Rabid starts with Rose (Marilyn Chambers) and her boyfriend Hart (Frank Moore) go off for a motorcycle ride. Thanks to a van that has decided to attempt to turn around on a narrow road, Rose and Hart wipe out and Rose is pinned under the bike as it catches fire. With no hospital nearby, they are taken instead to a nearby plastic surgery clinic where Rose’s injuries are treated by Dr. Keloid (Howard Ryshpan). To assist in her healing, Keloid uses an experimental technique in skin grafting that will hopefully allow the grafts to adapt to their new location on her chest and abdomen.
But, since this is a horror movie and a David Cronenberg horror movie, we can rest assured that that’s not going to happen. Rose stays in a coma for some time until she suddenly wakes up screaming. When another patient at the clinic comes to investigate, Rose attacks him with something that has evidently grown from her new skin. She now has very Cronenberg-looking orifice under her left arm that houses a stinger. It stabs its victim and draws blood, which is now the only way that Rose can gain sustenance, making her something like a vampire. Worse, when she feeds off someone, that person develops a condition similar in many ways to rabies, causing blood-seeking attacks, and in turn infecting that person.
Soon enough, there’s an epidemic in Montreal with more and more “rabid” people attacking others. The city falls under martial law with shoot-to-kill orders to attempt to quell the disease. And through all of this, Rose continues to seek out victims and feed on them, renewing the plague with each victim she finds.
It isn’t hard to see Cronenberg’s influences for Rabid in addition to his own penchant for body horror. There’s a great deal here that is similar to Night of the Living Dead with the outbreak of plague and the flesh/bloodlust of those who become infected by it. There is also, as seems to be a common theme with Cronenberg, a strong sexual element to the plague. Rose’s attacks are very similar in many ways to rape, and this is absolutely intentional on his part. The stinger that Rose has developed is absolutely phallic and the attacks are absolutely violating.
If you didn’t know this was a Cronenberg film, it would soon become apparent if you are at all familiar with his work. The visuals are purely his, particularly anything dealing with Rose’s phallic stinger and the sphincter-like orifice from which it emerges. This is a look that Cronenberg went back to time and time again in films like Videodrome and Naked Lunch. In that respect, this is an early exemplar of what would be come some of his signature visuals.

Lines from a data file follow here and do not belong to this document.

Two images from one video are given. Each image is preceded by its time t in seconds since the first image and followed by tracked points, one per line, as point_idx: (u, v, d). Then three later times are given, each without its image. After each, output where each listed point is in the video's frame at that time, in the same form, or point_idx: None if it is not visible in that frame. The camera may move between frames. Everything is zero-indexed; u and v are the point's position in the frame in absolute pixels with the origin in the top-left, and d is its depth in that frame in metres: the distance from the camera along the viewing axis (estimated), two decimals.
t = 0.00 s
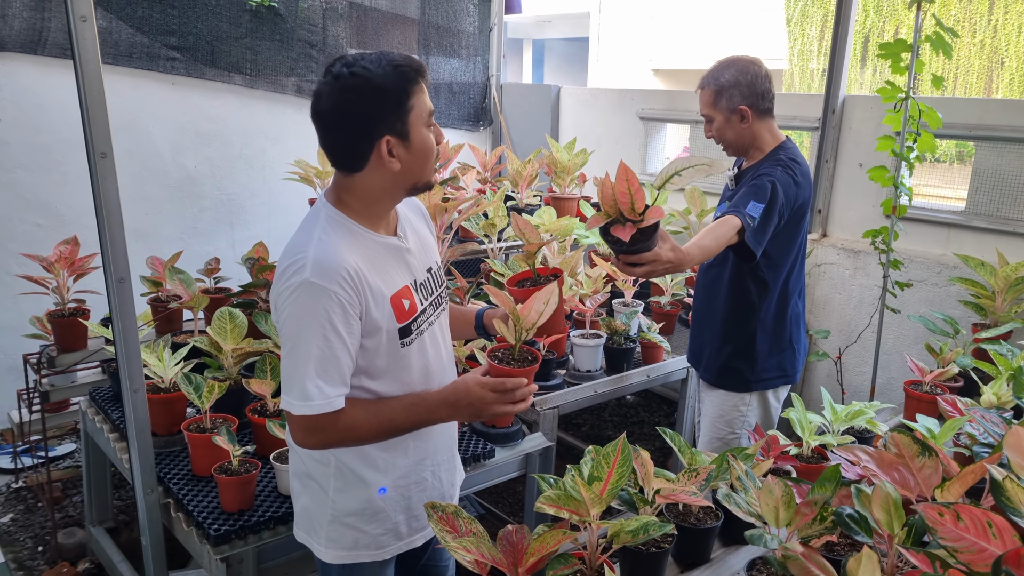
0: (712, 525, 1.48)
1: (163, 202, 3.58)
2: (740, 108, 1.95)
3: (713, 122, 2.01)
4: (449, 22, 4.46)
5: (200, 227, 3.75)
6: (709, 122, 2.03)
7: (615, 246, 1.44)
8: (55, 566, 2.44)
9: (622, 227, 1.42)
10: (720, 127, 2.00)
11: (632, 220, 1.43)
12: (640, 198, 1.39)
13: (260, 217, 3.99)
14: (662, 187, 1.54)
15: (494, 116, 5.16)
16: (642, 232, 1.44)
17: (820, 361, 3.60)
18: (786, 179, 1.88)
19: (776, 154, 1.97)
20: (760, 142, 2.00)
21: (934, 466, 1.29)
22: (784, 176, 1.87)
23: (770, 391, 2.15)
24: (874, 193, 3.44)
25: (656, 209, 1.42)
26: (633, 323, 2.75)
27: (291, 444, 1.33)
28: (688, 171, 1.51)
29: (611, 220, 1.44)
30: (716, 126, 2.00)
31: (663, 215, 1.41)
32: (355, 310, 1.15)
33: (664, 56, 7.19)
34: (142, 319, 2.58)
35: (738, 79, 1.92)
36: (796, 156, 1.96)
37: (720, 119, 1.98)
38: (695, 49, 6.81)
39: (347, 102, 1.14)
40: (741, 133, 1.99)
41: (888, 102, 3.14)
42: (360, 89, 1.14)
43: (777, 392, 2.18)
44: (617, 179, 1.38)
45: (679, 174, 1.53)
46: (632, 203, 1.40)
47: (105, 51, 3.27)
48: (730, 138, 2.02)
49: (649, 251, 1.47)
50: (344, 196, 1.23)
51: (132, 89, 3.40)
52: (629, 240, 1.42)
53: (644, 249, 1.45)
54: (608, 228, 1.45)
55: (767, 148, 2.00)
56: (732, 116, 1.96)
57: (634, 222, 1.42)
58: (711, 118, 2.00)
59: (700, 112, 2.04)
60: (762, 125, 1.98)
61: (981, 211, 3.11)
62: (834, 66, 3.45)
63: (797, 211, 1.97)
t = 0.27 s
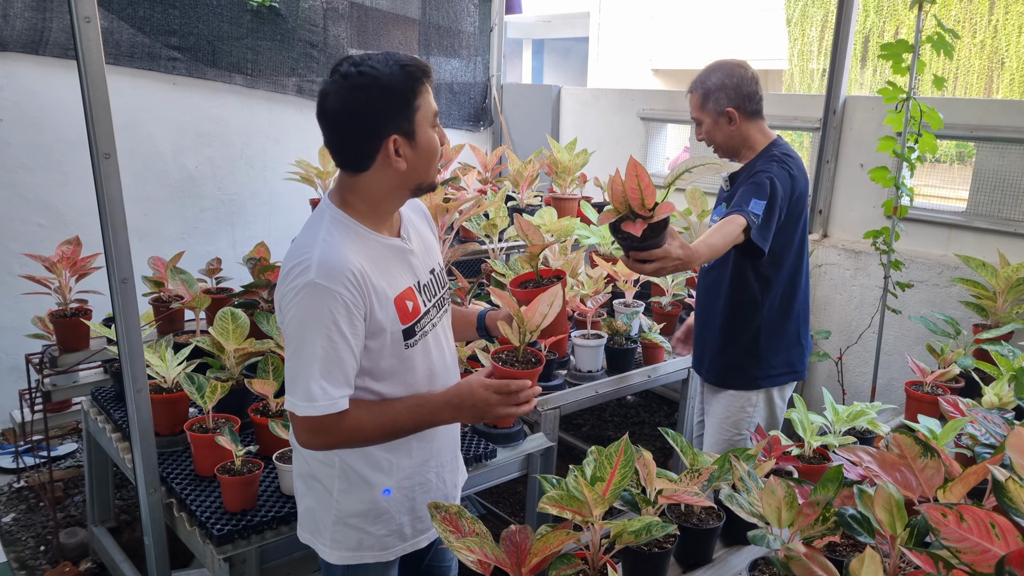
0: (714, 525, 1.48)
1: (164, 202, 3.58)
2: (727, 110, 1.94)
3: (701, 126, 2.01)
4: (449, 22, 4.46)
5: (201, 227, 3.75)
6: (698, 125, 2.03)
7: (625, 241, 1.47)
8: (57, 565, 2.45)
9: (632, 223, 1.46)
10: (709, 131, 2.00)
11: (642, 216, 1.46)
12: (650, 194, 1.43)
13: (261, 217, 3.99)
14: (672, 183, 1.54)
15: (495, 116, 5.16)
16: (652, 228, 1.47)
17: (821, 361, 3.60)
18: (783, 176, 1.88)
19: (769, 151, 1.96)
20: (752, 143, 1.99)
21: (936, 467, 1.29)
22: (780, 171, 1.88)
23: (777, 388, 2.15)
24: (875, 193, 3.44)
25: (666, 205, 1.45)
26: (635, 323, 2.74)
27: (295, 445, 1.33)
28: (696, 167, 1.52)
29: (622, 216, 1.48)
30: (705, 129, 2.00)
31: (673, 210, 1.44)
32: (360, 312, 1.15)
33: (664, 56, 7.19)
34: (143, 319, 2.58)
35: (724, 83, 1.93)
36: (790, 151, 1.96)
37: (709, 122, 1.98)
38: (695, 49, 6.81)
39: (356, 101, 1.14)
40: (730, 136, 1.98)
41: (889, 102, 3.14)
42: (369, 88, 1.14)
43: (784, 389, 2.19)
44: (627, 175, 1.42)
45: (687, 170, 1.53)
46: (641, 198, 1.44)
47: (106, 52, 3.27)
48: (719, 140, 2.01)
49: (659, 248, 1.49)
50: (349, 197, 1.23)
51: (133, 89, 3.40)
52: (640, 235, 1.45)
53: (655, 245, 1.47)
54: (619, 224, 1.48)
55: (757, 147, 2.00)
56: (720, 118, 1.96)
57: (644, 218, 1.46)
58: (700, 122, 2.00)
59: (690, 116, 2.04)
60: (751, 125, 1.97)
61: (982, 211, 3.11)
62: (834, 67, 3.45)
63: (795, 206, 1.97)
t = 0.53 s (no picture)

Rabid’s biggest issue is its budget, which was clearly minimal. Most of what there was went to the special effects. It clearly didn’t go to the actors. Of the entire cast, only Joe Silver, who plays Dr. Keloid’s business partner and Susan Roman, who plays Rose’s friend Mindy are even remotely convincing. Say what you will about Marilyn Chambers and her most famous roles in pornography, the woman couldn’t really act. It’s interesting that evidently Cronenberg originally wanted Sissy Spacek for the role, but was convinced to use Chambers for more sex appeal. Honestly, that’s really all she had in front of the camera, because when she is not being overtly sexual (tying in with the sexual nature of the infection), she’s pretty wooden.
Rabid is the kind of film that feels grimy. It’s disturbing and awful the way Cronenberg’s best work tends to be, but it’s also so creepy and weird that it’s a difficult film to enjoy. And yet, the cheapness of it, the grittiness and awfulness of it is a big part of the attraction and reason to see it. The entire point of the film is to make the viewer uncomfortable with what is happening, and in that respect, it succeeds admirably.
I like David Cronenberg’s work in general. Even when he fails with something like Naked Lunch, he makes really interesting failures. Rabid isn’t a failure, even if it’s not a complete success. As a view for what the man would become as a director, I think it’s pretty close to essential viewing.
Why to watch Rabid: Cronenberg body horror at early intensity.
Why not to watch: Most of the cast can’t really act.